State v. Jeffrey L. Moeser, 2022 WI 76, 11/23/22, affirming an unpublished court of appeals decision; case activity (including briefs)
The Fourth Amendment requires that warrants shall not be issued except upon probable cause “supported by Oath or affirmation.” The officer who applied for a warrant to draw Moeser’s blood after an OWI arrest made no oral oath or affirmation before signing the affidavit in support of the warrant or before the judicial officer who approved the warrant. (¶8). But that doesn’t make the warrant invalid, because oath or affirmation is a matter of substance, not form, and it’s clear that the officer manifested an intent to be bound by his statement under circumstances that emphasize the need to tell the truth.

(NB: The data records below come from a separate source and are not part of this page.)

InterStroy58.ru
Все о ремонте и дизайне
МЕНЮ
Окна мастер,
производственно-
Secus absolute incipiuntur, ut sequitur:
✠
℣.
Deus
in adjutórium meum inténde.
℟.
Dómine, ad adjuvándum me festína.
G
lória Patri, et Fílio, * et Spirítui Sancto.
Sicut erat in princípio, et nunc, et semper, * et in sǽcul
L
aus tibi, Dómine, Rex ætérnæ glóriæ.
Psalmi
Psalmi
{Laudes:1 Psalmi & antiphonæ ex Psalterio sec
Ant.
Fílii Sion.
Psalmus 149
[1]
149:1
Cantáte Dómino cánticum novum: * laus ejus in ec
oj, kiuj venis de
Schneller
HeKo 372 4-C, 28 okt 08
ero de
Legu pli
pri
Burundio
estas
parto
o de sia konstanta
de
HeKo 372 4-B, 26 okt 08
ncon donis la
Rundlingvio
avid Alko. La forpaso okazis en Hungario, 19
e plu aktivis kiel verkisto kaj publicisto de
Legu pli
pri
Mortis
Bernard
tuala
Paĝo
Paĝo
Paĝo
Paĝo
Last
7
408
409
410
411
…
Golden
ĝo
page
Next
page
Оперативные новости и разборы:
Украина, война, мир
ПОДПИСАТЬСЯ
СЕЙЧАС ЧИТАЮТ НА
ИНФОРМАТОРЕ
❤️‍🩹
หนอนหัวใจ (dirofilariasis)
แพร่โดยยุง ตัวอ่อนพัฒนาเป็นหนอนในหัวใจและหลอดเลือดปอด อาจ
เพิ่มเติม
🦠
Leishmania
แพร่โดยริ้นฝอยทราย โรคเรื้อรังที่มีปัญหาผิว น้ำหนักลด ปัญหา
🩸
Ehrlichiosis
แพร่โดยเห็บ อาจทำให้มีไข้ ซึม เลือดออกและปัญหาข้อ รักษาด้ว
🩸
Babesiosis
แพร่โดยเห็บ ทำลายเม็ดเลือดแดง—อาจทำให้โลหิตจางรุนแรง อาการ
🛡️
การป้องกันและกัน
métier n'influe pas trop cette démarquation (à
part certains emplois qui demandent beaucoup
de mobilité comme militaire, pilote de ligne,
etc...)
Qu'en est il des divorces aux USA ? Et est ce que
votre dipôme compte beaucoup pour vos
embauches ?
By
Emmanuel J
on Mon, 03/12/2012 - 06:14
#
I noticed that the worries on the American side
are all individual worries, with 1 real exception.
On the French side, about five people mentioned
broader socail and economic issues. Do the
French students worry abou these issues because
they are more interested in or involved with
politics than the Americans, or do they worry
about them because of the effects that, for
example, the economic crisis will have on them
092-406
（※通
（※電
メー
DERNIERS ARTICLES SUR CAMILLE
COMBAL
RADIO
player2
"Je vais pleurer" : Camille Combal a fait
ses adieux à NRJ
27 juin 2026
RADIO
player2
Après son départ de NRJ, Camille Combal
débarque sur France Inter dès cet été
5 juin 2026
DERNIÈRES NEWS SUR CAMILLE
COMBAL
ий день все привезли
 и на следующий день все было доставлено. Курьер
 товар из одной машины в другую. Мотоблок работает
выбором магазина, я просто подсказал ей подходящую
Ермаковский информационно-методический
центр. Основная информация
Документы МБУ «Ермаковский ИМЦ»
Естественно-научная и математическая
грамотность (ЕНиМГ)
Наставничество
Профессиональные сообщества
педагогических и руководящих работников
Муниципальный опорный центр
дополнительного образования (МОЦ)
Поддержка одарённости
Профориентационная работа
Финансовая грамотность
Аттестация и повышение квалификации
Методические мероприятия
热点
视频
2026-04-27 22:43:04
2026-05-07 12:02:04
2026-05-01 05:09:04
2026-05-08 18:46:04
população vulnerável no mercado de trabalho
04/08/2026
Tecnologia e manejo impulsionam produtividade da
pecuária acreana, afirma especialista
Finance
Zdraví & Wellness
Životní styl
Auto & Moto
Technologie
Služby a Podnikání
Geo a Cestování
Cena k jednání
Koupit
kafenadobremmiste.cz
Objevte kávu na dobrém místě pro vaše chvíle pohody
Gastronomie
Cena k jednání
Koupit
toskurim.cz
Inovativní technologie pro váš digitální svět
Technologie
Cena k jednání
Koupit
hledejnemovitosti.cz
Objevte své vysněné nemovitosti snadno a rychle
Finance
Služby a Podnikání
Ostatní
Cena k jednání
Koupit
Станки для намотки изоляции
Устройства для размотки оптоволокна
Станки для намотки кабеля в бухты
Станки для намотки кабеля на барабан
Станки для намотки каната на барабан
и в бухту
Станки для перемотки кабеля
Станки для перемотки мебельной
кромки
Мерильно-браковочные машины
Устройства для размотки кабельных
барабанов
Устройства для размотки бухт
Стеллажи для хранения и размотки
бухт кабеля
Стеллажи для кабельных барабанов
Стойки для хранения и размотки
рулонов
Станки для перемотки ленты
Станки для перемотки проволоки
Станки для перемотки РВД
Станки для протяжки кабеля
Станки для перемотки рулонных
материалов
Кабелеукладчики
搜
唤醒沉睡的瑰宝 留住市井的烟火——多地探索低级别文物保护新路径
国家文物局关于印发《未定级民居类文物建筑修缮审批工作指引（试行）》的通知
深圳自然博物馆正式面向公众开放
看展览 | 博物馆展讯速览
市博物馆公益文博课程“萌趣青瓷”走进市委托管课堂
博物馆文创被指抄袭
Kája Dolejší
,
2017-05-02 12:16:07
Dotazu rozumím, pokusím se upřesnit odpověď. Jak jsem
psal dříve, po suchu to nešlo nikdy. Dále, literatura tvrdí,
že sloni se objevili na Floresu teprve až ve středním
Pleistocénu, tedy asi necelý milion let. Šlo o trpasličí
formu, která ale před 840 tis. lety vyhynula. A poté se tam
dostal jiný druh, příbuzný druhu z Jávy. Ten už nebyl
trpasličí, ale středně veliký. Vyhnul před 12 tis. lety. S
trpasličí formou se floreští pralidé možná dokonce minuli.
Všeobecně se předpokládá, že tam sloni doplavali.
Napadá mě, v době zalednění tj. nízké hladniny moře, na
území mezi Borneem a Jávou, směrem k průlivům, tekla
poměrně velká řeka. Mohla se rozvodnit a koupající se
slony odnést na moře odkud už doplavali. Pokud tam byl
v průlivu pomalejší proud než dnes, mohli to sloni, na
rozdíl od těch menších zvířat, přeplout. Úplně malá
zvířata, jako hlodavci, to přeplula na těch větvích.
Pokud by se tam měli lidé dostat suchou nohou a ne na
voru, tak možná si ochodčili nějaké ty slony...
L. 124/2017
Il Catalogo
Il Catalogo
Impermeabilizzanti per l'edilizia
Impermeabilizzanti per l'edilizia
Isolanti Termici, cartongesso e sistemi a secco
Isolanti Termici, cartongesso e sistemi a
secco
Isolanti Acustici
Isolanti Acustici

The majority offers a brief review of a few hundred years of legal history addressing the meaning of “oath or affirmation” which, the majority says, reveals that no “specific language or procedure is necessary” to meet the requirement (¶¶17-23); a traverse through the case law that it concludes establishes that oath and affirmation is a matter of “substance over form” (¶¶24-36); and a review of the (lack of) specific statutory requirements for swearing an oath. (¶¶37-41). The upshot is that the oath or affirmation requirement is satisfied if the facts and circumstances demonstrate that the officer executed the warrant affidavit “in a form calculated to awaken [the officer’s] conscience and impress [the officer’s] duty to [tell the truth].” (¶48, citing § 906.03(1) and State v. Tye, 2001 WI App 124, ¶19, 248 Wis. 2d 530, 636 N.W.2d 473.
The facts and circumstances here show this test was met:
¶44 ….Sergeant Brown wrote his name below the title, “AFFIDAVIT,” and next to the words, “being first duly sworn on oath, deposes and says,” both of which impressed that he was signing a sworn statement. Just two paragraphs down, the affidavit contained a statement expressly affirming that “the contents of this affidavit are true.” Sergeant Brown completed the affidavit by verifying its contents with his signature just above the jurat, which again reminded him that the document was “sworn.” Finally, in Sergeant Brown’s presence, Lieutenant Wills further impressed the seriousness of the occasion by notarizing the affidavit…. The words in the affidavit impressed Sergeant Brown with the duty to tell the truth…. This placed Sergeant Brown under oath or affirmation and subjected him to the possibility of criminal penalty for false swearing if he knowingly lied….
A concurrence (Hagedorn, joined by Karofsky) admits, citing the dissent, that there are “strong counterarguments” calling the sufficiency of the oath into question here, particularly because the affidavit could be read to suggest a seaport oath had taken when place when that’s not the case. While this “sloppiness” isn’t “fatal,” police should ensure the procedures used to obtain warrants are “clear and consistent.” (¶51).
The dissent (A.W. Bradley and Dallet) rejects the majority’s approach as “eschew[ing] the constitutional imperative and instead determine[ing] that ‘the constitutional guarantee is satisfied’ [based] upon an examine of [the officer’s] subjective intent.” (¶60).